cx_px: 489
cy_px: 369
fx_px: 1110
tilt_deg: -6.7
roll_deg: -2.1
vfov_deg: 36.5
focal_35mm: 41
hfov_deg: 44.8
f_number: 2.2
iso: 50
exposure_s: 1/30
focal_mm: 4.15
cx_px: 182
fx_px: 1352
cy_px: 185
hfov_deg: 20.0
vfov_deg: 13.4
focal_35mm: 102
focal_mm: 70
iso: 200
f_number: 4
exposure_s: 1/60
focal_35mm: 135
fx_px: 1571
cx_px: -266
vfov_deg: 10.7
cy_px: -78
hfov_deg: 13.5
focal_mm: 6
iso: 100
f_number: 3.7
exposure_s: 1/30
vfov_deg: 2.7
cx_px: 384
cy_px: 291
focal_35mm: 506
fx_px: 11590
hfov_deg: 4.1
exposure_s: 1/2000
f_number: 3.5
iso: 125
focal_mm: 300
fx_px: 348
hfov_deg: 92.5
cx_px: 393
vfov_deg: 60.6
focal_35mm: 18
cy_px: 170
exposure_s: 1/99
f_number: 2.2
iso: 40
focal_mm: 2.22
______
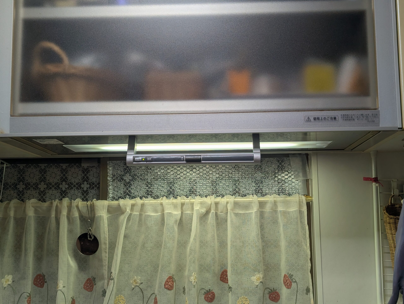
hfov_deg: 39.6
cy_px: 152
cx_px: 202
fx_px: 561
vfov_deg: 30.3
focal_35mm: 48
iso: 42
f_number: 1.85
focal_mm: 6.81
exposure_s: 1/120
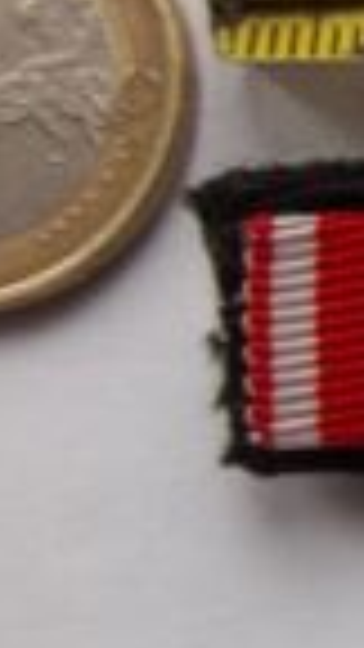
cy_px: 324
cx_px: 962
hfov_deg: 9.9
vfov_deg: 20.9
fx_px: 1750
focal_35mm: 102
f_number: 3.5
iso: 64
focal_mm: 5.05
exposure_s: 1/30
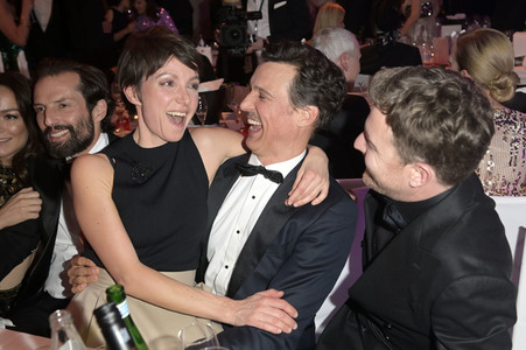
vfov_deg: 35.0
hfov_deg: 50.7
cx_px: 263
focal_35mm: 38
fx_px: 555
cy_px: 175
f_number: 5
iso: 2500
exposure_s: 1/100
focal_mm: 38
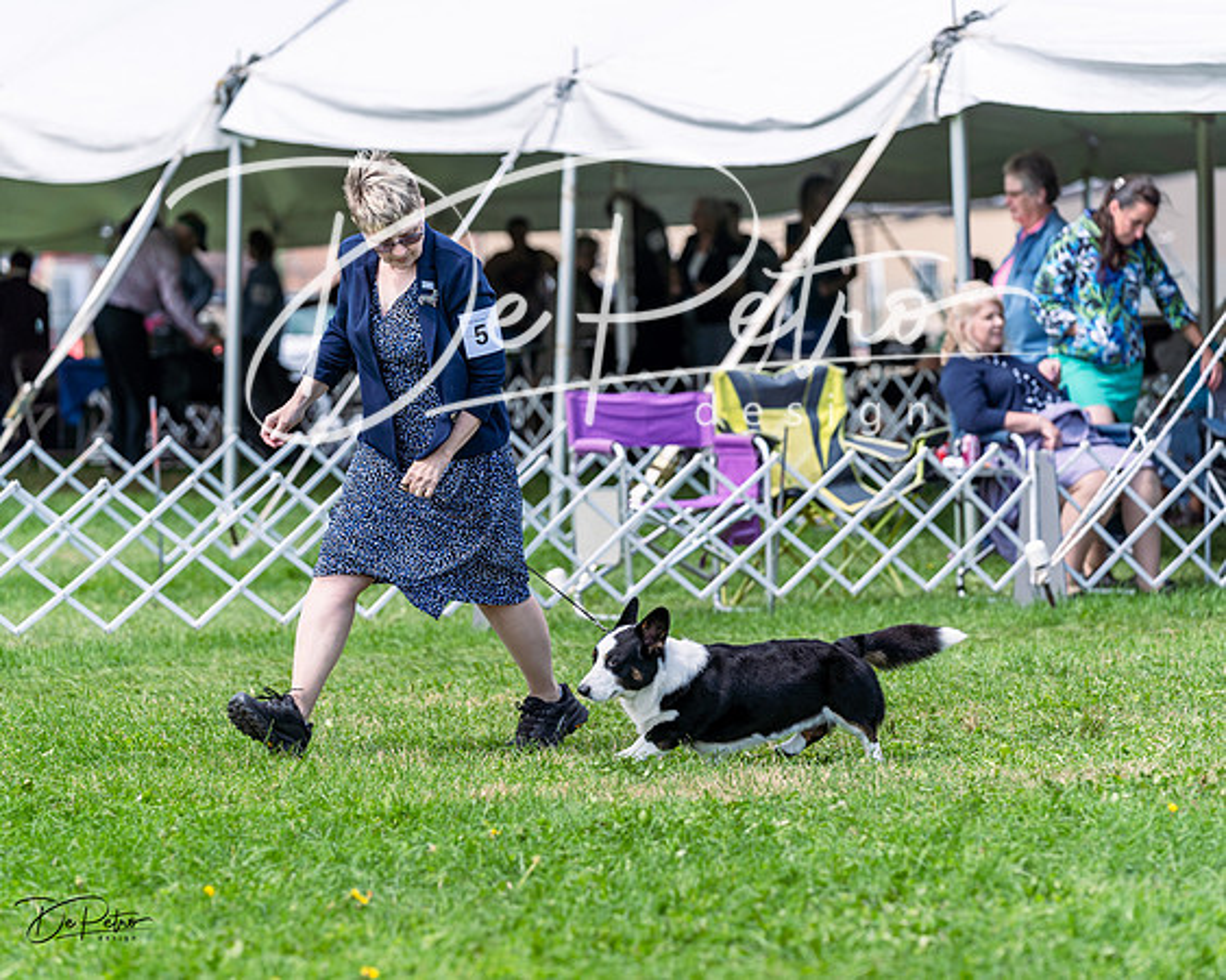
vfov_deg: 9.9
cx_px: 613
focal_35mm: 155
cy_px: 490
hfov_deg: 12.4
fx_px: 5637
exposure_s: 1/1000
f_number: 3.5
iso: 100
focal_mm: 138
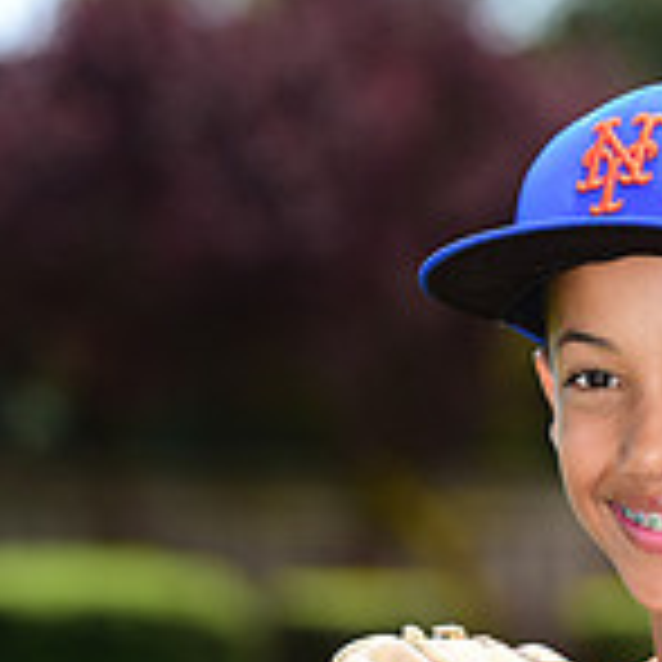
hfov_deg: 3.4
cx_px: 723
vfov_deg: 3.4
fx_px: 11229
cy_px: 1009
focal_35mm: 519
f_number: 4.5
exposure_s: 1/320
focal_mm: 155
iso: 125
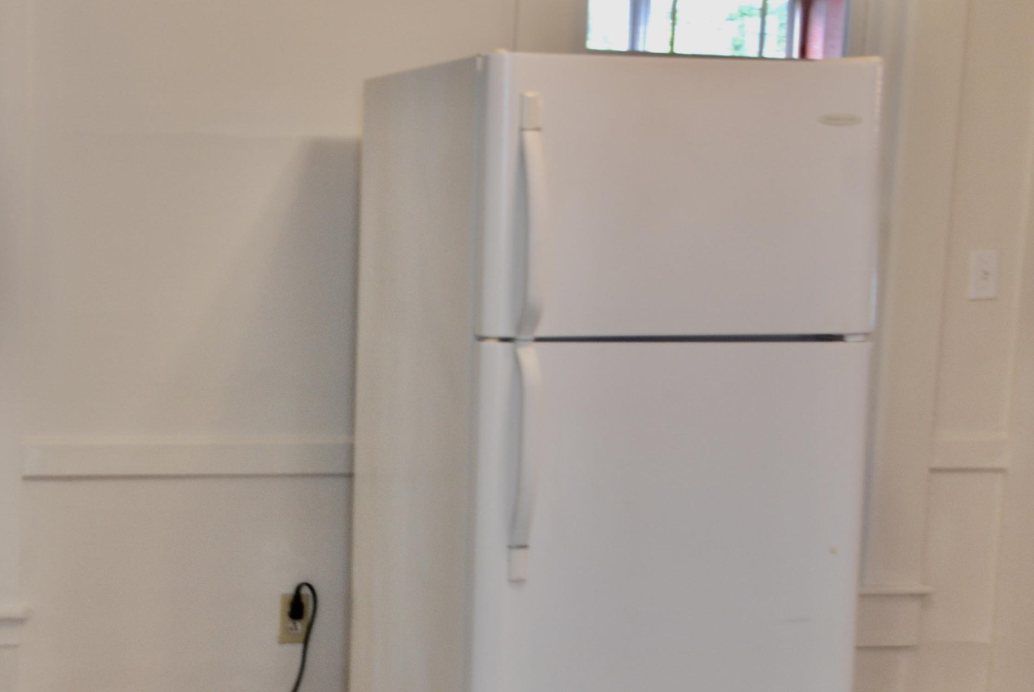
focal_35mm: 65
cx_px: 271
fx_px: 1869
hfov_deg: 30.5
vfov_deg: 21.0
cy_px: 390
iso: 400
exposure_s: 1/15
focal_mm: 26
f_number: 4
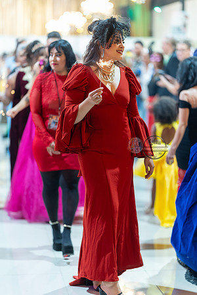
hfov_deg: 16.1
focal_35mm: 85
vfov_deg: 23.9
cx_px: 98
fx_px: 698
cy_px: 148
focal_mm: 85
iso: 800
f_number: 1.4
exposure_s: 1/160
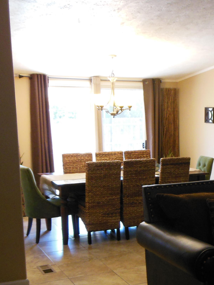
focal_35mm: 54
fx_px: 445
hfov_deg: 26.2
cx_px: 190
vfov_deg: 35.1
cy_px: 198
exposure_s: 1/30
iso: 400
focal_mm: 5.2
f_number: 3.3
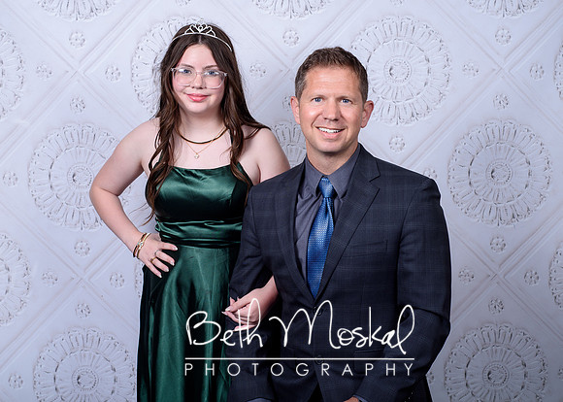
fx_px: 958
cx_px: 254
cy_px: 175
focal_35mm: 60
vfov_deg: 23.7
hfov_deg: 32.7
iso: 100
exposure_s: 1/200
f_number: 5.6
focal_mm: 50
______
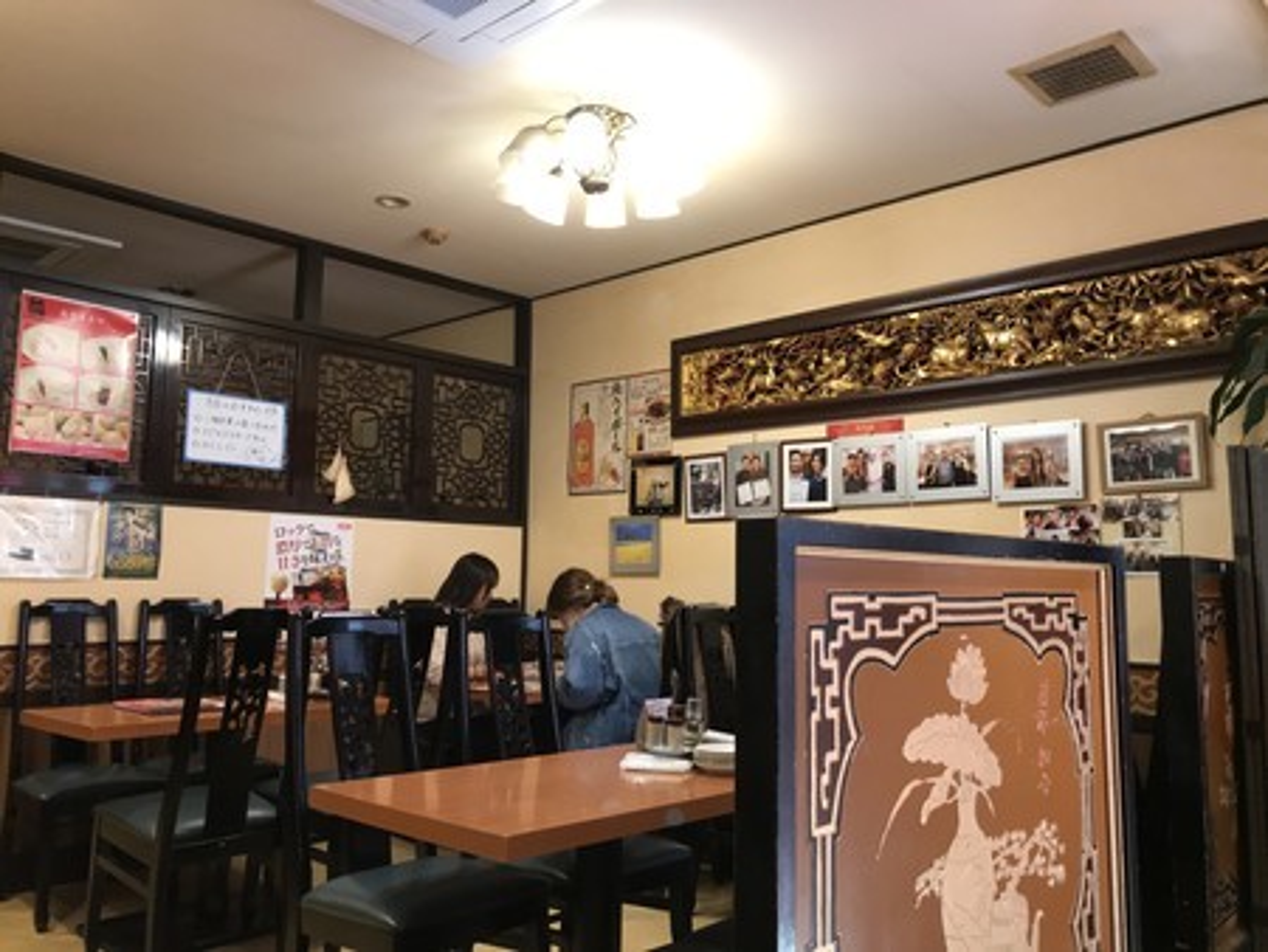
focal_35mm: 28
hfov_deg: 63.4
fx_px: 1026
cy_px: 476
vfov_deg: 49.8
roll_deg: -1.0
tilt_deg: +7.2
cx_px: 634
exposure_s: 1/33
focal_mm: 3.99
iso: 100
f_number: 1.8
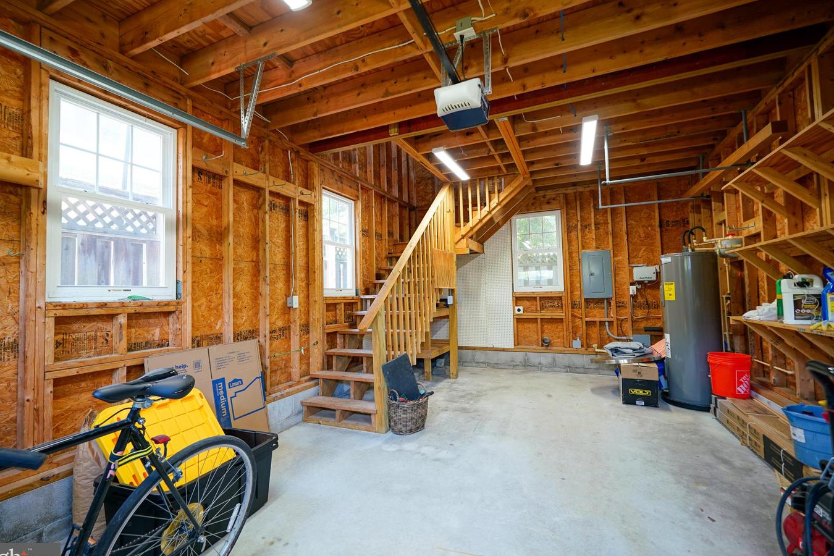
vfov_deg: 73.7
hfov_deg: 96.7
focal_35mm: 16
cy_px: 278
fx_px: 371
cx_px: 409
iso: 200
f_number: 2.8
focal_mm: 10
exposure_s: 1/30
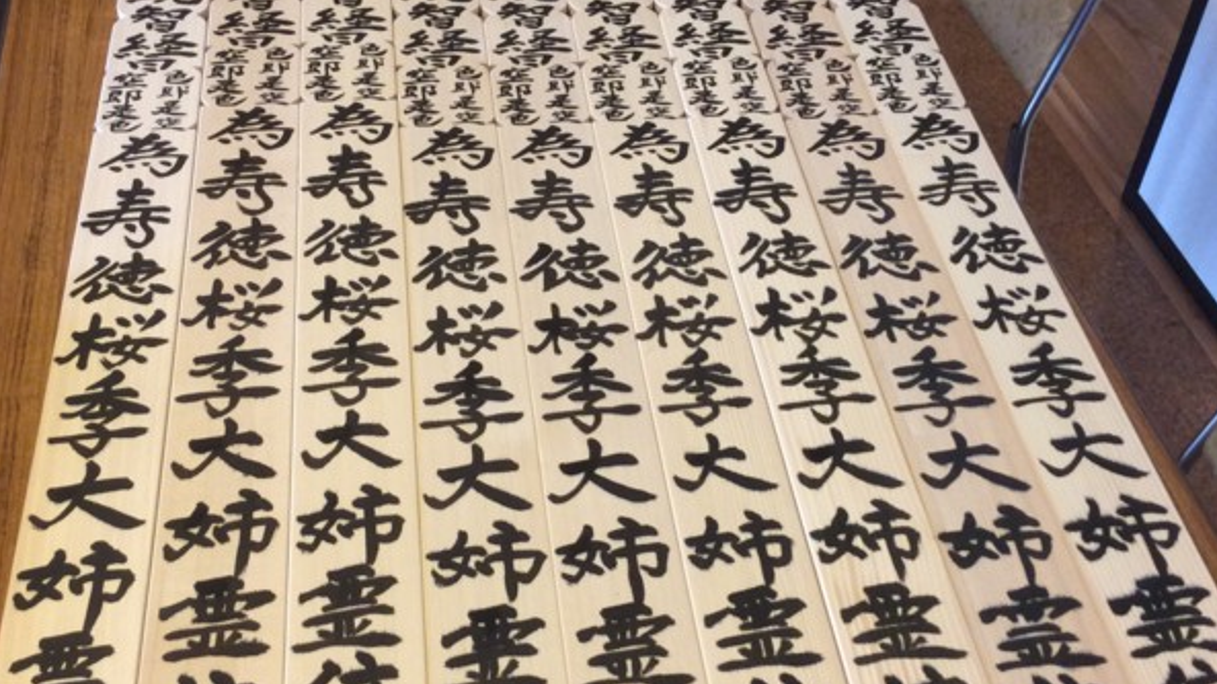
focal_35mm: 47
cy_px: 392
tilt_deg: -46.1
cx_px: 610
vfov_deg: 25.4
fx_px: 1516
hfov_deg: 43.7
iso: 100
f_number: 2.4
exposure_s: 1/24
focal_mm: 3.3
______
All that should be written out is the stretch of lines above between the one holding "vfov_deg: 60.6" and the one holding "focal_mm: 2.22", inclusive, exactly as given.

vfov_deg: 60.6
focal_35mm: 18
cy_px: 170
exposure_s: 1/99
f_number: 2.2
iso: 40
focal_mm: 2.22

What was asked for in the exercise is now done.